● Work instructions
Could you return the lines below exactly, from the first line up to and including the line that holds "barrio. Esta micro-segmentación reduce el"?

[Saved data entries]
---

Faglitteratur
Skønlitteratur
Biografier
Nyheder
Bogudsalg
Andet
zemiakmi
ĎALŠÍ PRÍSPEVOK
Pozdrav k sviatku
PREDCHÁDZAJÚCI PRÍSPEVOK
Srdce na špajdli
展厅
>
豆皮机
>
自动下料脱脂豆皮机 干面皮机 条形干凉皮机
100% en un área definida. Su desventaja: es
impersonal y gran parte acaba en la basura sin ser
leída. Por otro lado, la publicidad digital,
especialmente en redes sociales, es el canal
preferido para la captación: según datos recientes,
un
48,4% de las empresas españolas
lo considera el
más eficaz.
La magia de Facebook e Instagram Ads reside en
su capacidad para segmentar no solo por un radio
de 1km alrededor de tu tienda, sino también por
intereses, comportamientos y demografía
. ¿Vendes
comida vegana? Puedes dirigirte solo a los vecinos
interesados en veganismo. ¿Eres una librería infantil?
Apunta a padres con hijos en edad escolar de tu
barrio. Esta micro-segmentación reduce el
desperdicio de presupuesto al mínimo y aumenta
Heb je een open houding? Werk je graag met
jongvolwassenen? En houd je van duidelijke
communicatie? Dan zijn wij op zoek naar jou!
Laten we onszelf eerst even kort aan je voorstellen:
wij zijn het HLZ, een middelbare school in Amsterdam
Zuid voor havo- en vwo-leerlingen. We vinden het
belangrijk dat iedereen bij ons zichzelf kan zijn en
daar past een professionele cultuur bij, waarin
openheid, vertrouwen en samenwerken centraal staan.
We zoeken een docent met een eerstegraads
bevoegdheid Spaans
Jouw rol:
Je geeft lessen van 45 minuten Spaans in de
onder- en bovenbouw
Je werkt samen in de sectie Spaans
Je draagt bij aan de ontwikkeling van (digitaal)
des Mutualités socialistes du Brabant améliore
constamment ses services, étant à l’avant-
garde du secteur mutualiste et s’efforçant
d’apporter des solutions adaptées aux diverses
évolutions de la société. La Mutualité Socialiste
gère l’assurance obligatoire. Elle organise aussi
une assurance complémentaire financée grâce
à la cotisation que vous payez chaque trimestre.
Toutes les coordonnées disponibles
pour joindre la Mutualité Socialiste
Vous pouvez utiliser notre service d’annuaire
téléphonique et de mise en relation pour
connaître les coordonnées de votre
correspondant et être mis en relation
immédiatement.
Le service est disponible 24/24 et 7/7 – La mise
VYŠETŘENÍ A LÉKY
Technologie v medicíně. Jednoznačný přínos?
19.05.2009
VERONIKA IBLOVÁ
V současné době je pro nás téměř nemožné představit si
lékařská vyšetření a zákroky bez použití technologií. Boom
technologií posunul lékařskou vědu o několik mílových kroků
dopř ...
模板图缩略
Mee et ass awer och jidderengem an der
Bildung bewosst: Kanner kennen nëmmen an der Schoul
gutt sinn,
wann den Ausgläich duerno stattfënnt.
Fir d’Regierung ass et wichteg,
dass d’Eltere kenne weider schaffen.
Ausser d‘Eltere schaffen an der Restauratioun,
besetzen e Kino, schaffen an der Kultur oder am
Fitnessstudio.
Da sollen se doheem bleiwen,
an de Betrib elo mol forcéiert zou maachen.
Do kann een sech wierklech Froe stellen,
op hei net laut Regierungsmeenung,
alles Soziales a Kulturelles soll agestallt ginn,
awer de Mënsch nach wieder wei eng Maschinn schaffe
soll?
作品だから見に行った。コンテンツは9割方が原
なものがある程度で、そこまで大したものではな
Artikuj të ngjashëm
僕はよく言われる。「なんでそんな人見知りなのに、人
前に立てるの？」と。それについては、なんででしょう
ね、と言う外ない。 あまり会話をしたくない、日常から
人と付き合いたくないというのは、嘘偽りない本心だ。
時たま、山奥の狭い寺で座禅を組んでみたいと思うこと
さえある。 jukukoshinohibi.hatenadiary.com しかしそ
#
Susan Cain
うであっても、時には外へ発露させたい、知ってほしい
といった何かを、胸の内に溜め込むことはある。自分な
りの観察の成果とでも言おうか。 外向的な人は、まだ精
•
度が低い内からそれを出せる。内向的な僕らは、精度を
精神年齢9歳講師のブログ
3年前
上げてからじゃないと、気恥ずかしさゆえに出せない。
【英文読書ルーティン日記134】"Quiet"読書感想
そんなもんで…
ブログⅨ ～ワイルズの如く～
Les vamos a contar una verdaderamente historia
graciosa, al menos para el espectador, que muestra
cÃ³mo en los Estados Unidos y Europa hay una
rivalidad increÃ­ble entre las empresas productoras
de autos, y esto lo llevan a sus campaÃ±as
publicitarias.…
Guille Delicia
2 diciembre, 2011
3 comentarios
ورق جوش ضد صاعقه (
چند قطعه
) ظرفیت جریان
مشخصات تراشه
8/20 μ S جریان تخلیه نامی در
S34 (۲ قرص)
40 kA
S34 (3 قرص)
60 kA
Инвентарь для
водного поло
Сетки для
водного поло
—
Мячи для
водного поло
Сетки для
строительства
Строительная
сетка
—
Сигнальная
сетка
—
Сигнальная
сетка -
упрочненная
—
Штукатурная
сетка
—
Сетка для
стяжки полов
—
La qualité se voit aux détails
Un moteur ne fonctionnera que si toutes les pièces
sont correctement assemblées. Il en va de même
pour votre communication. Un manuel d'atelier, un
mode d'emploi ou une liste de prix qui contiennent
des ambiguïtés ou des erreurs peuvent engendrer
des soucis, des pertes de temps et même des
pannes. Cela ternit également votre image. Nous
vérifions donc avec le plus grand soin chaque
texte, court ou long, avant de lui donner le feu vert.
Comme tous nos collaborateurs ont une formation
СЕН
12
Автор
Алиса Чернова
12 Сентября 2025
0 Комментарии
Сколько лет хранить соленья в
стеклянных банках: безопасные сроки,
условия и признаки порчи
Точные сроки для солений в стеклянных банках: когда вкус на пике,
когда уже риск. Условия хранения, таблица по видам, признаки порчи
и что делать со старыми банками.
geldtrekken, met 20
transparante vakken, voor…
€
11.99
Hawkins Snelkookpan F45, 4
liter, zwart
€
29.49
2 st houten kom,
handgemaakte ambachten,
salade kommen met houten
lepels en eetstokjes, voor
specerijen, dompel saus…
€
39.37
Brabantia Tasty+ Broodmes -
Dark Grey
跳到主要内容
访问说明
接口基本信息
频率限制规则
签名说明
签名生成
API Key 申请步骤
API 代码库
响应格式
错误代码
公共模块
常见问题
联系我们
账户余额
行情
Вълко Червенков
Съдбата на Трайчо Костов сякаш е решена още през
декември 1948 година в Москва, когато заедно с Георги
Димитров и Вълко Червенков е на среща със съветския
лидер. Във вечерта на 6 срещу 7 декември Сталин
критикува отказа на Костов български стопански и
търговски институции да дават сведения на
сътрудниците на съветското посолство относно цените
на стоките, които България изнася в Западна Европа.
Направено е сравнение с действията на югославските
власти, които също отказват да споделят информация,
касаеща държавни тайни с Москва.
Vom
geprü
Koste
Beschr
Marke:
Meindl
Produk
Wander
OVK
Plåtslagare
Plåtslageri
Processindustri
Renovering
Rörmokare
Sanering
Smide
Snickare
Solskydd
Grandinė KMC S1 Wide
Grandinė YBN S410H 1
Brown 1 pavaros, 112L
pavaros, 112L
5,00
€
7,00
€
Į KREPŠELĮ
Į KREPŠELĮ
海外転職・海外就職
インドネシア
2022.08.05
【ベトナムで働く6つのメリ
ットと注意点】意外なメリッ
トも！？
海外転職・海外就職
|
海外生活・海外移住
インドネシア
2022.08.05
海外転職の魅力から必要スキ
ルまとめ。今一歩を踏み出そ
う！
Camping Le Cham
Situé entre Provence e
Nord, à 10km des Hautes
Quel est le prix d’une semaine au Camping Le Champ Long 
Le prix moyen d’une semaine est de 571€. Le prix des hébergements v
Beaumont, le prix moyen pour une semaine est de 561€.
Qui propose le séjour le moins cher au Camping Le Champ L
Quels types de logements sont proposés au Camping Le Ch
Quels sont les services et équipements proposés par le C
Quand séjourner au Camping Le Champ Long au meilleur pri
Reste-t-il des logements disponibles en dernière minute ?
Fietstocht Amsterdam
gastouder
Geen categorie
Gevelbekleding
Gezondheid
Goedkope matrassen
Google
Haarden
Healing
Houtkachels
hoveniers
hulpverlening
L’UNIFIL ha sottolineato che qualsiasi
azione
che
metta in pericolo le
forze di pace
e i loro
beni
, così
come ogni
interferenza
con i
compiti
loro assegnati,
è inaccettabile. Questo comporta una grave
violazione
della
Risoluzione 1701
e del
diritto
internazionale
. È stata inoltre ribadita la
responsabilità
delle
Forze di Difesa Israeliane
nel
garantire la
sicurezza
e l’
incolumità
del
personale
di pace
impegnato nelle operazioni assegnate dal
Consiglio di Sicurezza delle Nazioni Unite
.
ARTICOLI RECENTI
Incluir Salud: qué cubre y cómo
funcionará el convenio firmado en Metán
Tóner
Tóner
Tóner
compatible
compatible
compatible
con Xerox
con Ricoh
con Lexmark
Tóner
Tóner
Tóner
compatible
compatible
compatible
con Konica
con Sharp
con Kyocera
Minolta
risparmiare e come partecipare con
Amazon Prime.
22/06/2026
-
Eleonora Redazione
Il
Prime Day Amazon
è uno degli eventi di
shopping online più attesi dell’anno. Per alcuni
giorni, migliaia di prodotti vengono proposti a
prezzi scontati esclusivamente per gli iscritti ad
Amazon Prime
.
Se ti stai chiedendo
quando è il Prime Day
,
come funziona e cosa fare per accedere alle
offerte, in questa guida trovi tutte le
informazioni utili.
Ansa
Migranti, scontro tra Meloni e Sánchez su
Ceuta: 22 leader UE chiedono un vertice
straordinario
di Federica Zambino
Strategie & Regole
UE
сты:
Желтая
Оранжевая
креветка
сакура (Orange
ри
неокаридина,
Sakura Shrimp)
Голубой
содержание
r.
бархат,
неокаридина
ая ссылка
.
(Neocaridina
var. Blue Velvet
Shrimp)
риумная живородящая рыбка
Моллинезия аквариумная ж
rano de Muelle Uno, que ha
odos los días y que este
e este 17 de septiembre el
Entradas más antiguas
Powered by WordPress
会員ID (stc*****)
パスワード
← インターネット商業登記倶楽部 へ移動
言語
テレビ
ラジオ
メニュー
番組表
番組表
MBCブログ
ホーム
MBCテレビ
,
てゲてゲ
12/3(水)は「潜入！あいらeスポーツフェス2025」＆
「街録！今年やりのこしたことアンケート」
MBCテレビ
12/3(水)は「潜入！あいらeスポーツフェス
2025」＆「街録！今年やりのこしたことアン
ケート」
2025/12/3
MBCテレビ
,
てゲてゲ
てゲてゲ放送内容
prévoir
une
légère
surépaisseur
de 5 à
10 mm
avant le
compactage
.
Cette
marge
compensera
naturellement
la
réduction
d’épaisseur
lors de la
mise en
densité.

---

● Output for this exercise
Faglitteratur
Skønlitteratur
Biografier
Nyheder
Bogudsalg
Andet
zemiakmi
ĎALŠÍ PRÍSPEVOK
Pozdrav k sviatku
PREDCHÁDZAJÚCI PRÍSPEVOK
Srdce na špajdli
展厅
>
豆皮机
>
自动下料脱脂豆皮机 干面皮机 条形干凉皮机
100% en un área definida. Su desventaja: es
impersonal y gran parte acaba en la basura sin ser
leída. Por otro lado, la publicidad digital,
especialmente en redes sociales, es el canal
preferido para la captación: según datos recientes,
un
48,4% de las empresas españolas
lo considera el
más eficaz.
La magia de Facebook e Instagram Ads reside en
su capacidad para segmentar no solo por un radio
de 1km alrededor de tu tienda, sino también por
intereses, comportamientos y demografía
. ¿Vendes
comida vegana? Puedes dirigirte solo a los vecinos
interesados en veganismo. ¿Eres una librería infantil?
Apunta a padres con hijos en edad escolar de tu
barrio. Esta micro-segmentación reduce el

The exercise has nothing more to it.